Tell me something: whatever happened to washing our own car on a sunny Saturday morning or afternoon, with our favorite music blaring in the background?
And does it truly take that long to rake our leaves or mow our lawn? Really?

Do we really need the dog cleaning mobile to drive up to our home to bathe and groom our pup? It will take us half an hour – tops –to do it ourselves. And we’ll share some bonding time with our pooch.

Are we really that busy that we can’t take care of our own homes and basic chores?
Have we become too self-important for our own good?

Granted, I’m old school. Very old school. As a child, I was brought up to clean my own room and help with the house chores.
Today, I still do everything myself. Along with my husband. Whatever we can do ourselves, we do. Whatever we can fix ourselves, we fix. Neighbors often shake their heads when they see me doing yard work, painting my house or pressure washing my driveway. They look up in shock when they see my husband straddling the rooftop with his chainsaw – trimming overgrown tree branches.

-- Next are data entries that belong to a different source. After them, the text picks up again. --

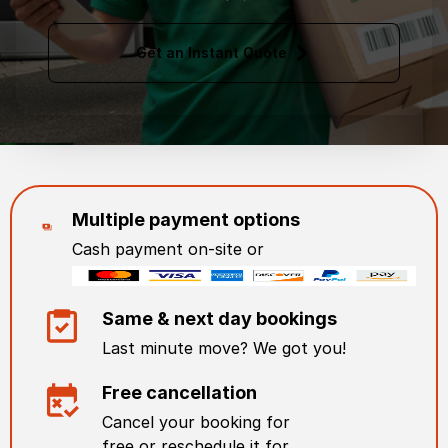
Get an Instant Quote
Multiple payment options
Cash payment on-site or
Same & next day bookings
Last minute move? We got you!
Free cancellation
Cancel your booking for
free or reschedule it for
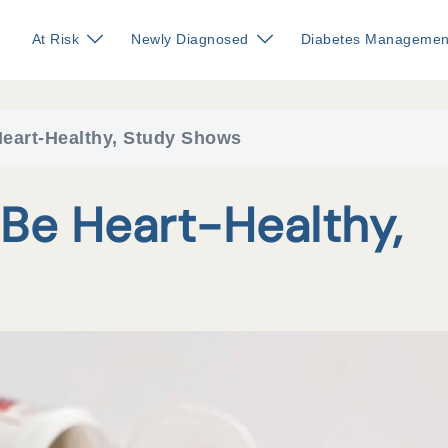
At Risk
Newly Diagnosed
Diabetes Managemen
eart-Healthy, Study Shows
Be Heart-Healthy,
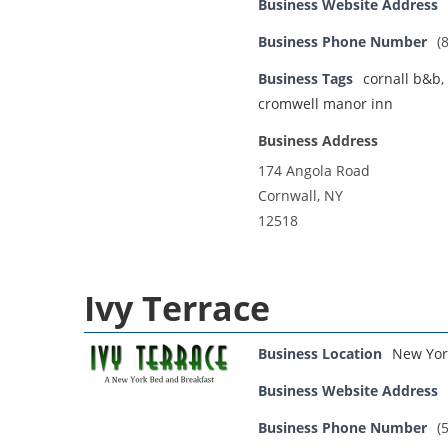
Business Website Address
Business Phone Number
(
Business Tags
cornall b&b
,
cromwell manor inn
Business Address
174 Angola Road
Cornwall, NY
12518
Ivy Terrace
Business Location
New Yor
Business Website Address
Business Phone Number
(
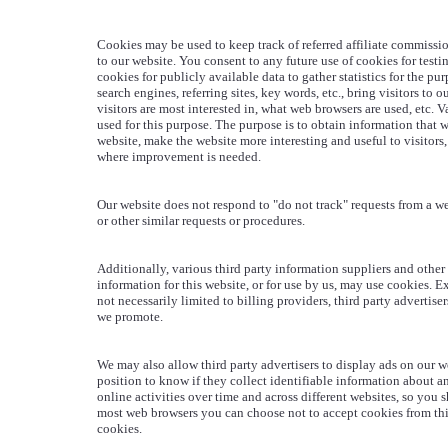
Cookies may be used to keep track of referred affiliate commissi
to our website. You consent to any future use of cookies for testi
cookies for publicly available data to gather statistics for the p
search engines, referring sites, key words, etc., bring visitors to 
visitors are most interested in, what web browsers are used, etc. 
used for this purpose. The purpose is to obtain information that 
website, make the website more interesting and useful to visitors,
where improvement is needed.
Our website does not respond to "do not track" requests from a we
or other similar requests or procedures.
Additionally, various third party information suppliers and other 
information for this website, or for use by us, may use cookies. E
not necessarily limited to billing providers, third party advertiser
we promote.
We may also allow third party advertisers to display ads on our we
position to know if they collect identifiable information about a
online activities over time and across different websites, so you 
most web browsers you can choose not to accept cookies from third
cookies.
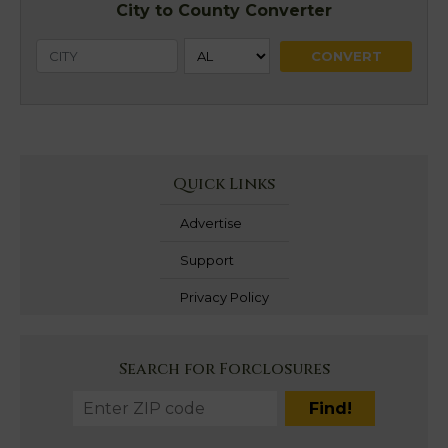
City to County Converter
Quick Links
Advertise
Support
Privacy Policy
Search for Forclosures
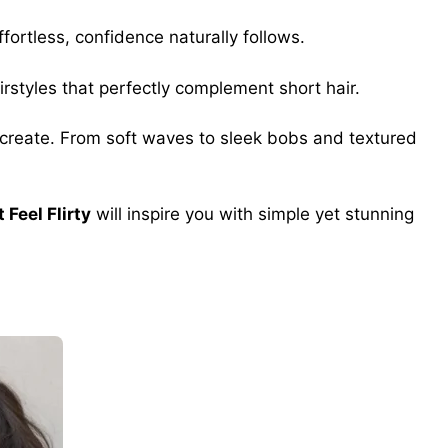
fortless, confidence naturally follows.
irstyles that perfectly complement short hair.
o recreate. From soft waves to sleek bobs and textured
 Feel Flirty
will inspire you with simple yet stunning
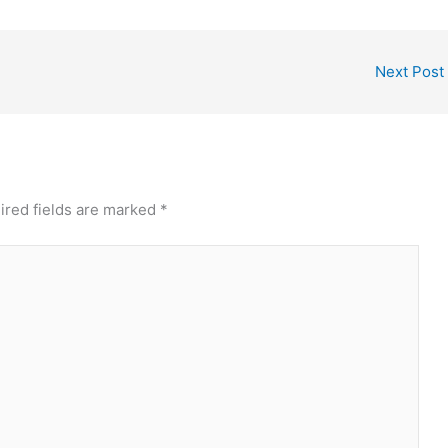
Next Post
ired fields are marked
*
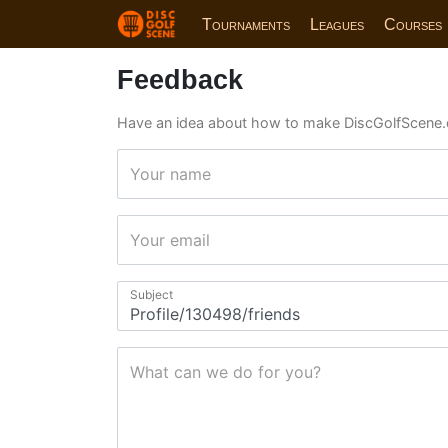
Tournaments
Leagues
Courses
Feedback
Have an idea about how to make DiscGolfScene.
Your name
Your email
Subject
What can we do for you?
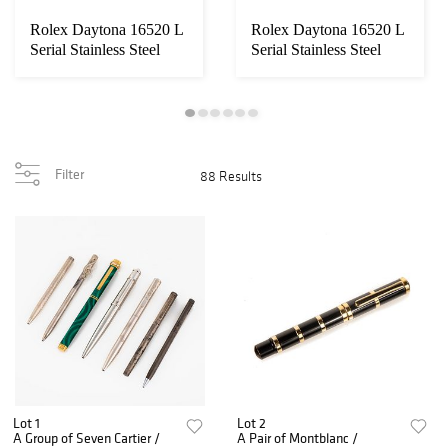
Rolex Daytona 16520 L
Rolex Daytona 16520 L
Serial Stainless Steel
Serial Stainless Steel
Chronograp...
Chronograp...
Filter
88 Results
Lot 1
Lot 2
A Group of Seven Cartier /
A Pair of Montblanc /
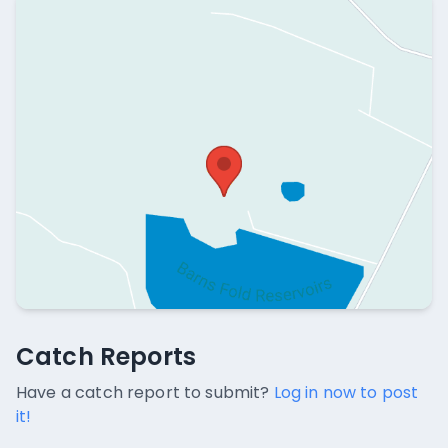
Catch Reports
Catch Reports
No catch reports available.
Have a catch report to submit?
Log in now to post
it!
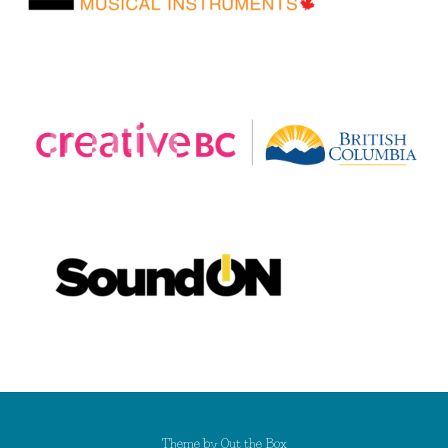
Theme by
Out the Box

I’m very busy. My husband is very busy. We both value our time. Yet, we still do everything ourselves. It’s invigorating. It’s gratifying.
A little manual work is good for the soul.

Maybe we, as a society, should stop spending so much time on our smartphones, exercising our texting thumbs and, instead, start doing some of our own work around the home. It’s good for us. And, it’s actually a lot of fun.

Just sayin’….


(Image via Flickr.com)
“If you want a thing done well, do it yourself.”
Napoleon Bonaparte

heatherfromthegrove’s New Year’s Revelation No 4 of 7: Celebrate life… every damn moment of it!

(Image via Pixabay.com)
“Serenity is the balance between good and bad, life and death, horrors and pleasures. Life is, as it were, defined by death. If there wasn’t death of things, then there wouldn’t be any life to celebrate.”
Norman Davies, British-Polish historian

Here today, gone tomorrow. I’m in the throes of an existential crisis at the moment… thinking about how fleeting and finite life truly is.  There are many questions (about life and death) that none of us can really answer – questions like, “Is there life after death” or “Is this all there is, and then there’s nothing?” I have these “crises” every now and then… and when they happen, I always reach the same conclusion: celebrate life… every damn moment of it. Don’t worry about the alternative.

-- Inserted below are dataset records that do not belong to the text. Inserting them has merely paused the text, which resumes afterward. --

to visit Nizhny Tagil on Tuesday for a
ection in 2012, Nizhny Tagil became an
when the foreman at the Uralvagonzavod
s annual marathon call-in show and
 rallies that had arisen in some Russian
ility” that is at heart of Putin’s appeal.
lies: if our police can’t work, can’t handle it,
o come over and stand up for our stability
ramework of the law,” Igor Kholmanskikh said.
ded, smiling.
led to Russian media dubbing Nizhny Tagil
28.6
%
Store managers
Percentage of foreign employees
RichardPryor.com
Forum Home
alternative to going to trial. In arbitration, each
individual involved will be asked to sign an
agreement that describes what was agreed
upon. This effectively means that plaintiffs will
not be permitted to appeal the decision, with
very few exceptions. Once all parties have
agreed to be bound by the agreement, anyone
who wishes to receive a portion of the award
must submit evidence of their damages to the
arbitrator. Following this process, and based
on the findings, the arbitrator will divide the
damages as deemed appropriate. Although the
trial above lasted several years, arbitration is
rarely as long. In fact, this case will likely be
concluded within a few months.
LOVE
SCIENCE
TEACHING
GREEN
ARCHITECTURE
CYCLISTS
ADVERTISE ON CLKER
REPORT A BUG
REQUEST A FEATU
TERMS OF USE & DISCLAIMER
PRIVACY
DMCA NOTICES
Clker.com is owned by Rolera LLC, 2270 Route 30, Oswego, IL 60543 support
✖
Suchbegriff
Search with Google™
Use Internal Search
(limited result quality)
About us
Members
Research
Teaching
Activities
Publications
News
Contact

It’s a great coping mechanism. For example, for decades, my husband and I have enjoyed candlelight dinners every single night – complete with music (usually jazz or blues). And we still do. Also, I take the time to dance – even when I’m alone in the house (although my cats find it quite disconcerting). I plant trees and flowers in my yard… it’s wonderful to see things grow and flourish. There are so many ways and reasons to celebrate life.

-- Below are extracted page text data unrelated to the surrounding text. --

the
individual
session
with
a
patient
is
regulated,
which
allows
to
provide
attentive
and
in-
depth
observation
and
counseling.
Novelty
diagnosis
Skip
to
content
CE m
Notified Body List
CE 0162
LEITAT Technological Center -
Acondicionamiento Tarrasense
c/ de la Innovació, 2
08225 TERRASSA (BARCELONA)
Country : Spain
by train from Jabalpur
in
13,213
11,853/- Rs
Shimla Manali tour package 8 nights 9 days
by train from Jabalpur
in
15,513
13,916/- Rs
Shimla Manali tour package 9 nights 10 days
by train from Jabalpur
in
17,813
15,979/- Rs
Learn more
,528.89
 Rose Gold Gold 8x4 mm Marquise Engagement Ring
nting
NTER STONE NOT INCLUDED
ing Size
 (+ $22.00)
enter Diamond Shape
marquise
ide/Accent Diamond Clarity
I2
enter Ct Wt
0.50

The rest will happen… at one time or another. No need to preempt it. Just seize the moment and savor it.

“Make the most of yourself for that is all there is of you.”
Ralph Waldo Emerson, American poet, essayist and journalist

 

heatherfromthegrove’s New Year’s Revelation No 3 of 7: Remove “hate” from the vocabulary

(Image via Pixabay.com)
“Attitude is a choice. Happiness is a choice. Optimism is a choice. Kindness is a choice. Giving is a choice. Respect is a choice. Whatever choice you make makes you. Choose wisely.”
Roy T. Bennett, The Light in the Heart

I’ll keep this one brief. Not too long ago, I was speaking with a neighbor. We were discussing a number of things and I realized I used the word “hate” and “loathe” at least three or four times in the conversation. Phrases such as “I hate crowds” or “I loathe commercialism during the Christmas season”… these words flow from my tongue easily. Yet when I play back these conversations in my mind, I am distressed at how negative they sound. By nature, I am not a negative person. Yet my vocabulary says otherwise. I intend to remove the word “hate” (and any of its synonyms) from my day-to-day vocabulary (and mindset).

“Hate” is an awfully strong emotion. And, in the world of social media networking, haters are coming out of the virtual woodwork. It’s disturbing. It’s sad. There are many angry people out there. They need to chill out. We all do.